# Help me with the vetilation kit



## Indoor Grow (Jul 25, 2019)

Would like to buy a inline fan and carbon filter(ventilation kit) for my 2*2 grow tent, which one is better to me? The 4 inch or the 6 inch? Since I have 3 cannabis in my tent. Do you have some advice?
https://www.growpackage.com/collections/all-fan-filter-kits


----------



## The Hemp Goddess (Jul 25, 2019)

For a 2 x 2 tent, a 4" fan will be fine.  I also encourage you to pick up a fan speed controller, too.  You may actually want to throttle it back a bit.  Use a fan controller and not a regular rheostat.


----------



## Indoor Grow (Jul 25, 2019)

Thanks for your reply, I will buy a 4'' fan and consider a fan speed controller, do you have some advice for controller?


----------



## ashelyrosa (Dec 30, 2019)

I recommend to buy 4" fan and it will be fine For a 2x2 grow tent.

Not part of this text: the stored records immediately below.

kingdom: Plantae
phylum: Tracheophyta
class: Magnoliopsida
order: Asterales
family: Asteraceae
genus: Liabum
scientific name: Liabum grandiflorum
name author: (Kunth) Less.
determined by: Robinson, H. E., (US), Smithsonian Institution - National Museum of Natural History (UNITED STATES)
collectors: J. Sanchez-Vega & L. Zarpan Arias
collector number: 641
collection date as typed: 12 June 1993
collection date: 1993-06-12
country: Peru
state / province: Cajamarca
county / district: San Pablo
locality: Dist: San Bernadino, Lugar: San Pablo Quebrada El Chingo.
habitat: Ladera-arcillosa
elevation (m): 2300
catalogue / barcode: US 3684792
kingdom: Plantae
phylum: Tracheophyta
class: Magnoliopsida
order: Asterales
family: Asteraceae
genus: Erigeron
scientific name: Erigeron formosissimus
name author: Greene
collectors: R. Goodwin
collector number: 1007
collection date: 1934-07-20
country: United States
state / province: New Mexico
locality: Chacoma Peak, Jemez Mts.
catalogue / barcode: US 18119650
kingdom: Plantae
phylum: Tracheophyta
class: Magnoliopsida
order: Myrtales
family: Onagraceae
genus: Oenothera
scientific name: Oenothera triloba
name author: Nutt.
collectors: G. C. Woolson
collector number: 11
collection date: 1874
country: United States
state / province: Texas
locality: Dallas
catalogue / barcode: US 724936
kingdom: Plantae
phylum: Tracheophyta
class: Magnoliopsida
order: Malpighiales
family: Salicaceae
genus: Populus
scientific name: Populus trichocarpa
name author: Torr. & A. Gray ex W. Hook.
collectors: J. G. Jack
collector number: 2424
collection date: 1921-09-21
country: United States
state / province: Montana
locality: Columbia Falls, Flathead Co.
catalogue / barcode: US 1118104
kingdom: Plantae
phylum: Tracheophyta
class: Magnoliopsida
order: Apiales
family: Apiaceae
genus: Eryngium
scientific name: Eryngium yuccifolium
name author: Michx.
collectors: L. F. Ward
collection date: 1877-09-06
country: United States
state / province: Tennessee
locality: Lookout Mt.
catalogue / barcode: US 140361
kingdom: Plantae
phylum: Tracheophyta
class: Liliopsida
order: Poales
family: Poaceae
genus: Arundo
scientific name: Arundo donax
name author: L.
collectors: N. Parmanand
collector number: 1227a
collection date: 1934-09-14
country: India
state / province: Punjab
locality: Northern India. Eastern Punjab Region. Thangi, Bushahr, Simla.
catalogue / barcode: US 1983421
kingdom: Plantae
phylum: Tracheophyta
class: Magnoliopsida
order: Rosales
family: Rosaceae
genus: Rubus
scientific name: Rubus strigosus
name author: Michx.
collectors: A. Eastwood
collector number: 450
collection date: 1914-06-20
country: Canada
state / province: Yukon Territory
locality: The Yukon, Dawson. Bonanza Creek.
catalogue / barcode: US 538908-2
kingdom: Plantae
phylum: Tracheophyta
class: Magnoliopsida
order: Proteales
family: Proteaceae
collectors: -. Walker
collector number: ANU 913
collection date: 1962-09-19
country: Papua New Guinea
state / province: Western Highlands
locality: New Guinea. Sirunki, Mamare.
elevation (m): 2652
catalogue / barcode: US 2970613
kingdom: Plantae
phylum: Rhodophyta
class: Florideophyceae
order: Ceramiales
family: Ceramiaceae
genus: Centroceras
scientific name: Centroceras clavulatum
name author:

I created a list of best cannabis growing kits and recommend 5 best fans. For get idea follow my post 1 for fan and post 2 for carbon filter and complete grow tent kits.


----------



## stinkyattic (Dec 31, 2019)

Lol did you just join to bump threads and offlink to another site? At least this isn't a bump of a ten year old thread like the other one. Six months is an improvement but it still comes across as suspiciously spammy...


----------



## oldfogey8 (Dec 31, 2019)

Shill patrol...


----------



## The Hemp Goddess (Dec 31, 2019)

Yes, it does smell somewhat spammy...it is spammy enough that I think removing the links is appropriate.


----------



## stinkyattic (Dec 31, 2019)

spam is better when it's fried with baked beans and an egg on top


----------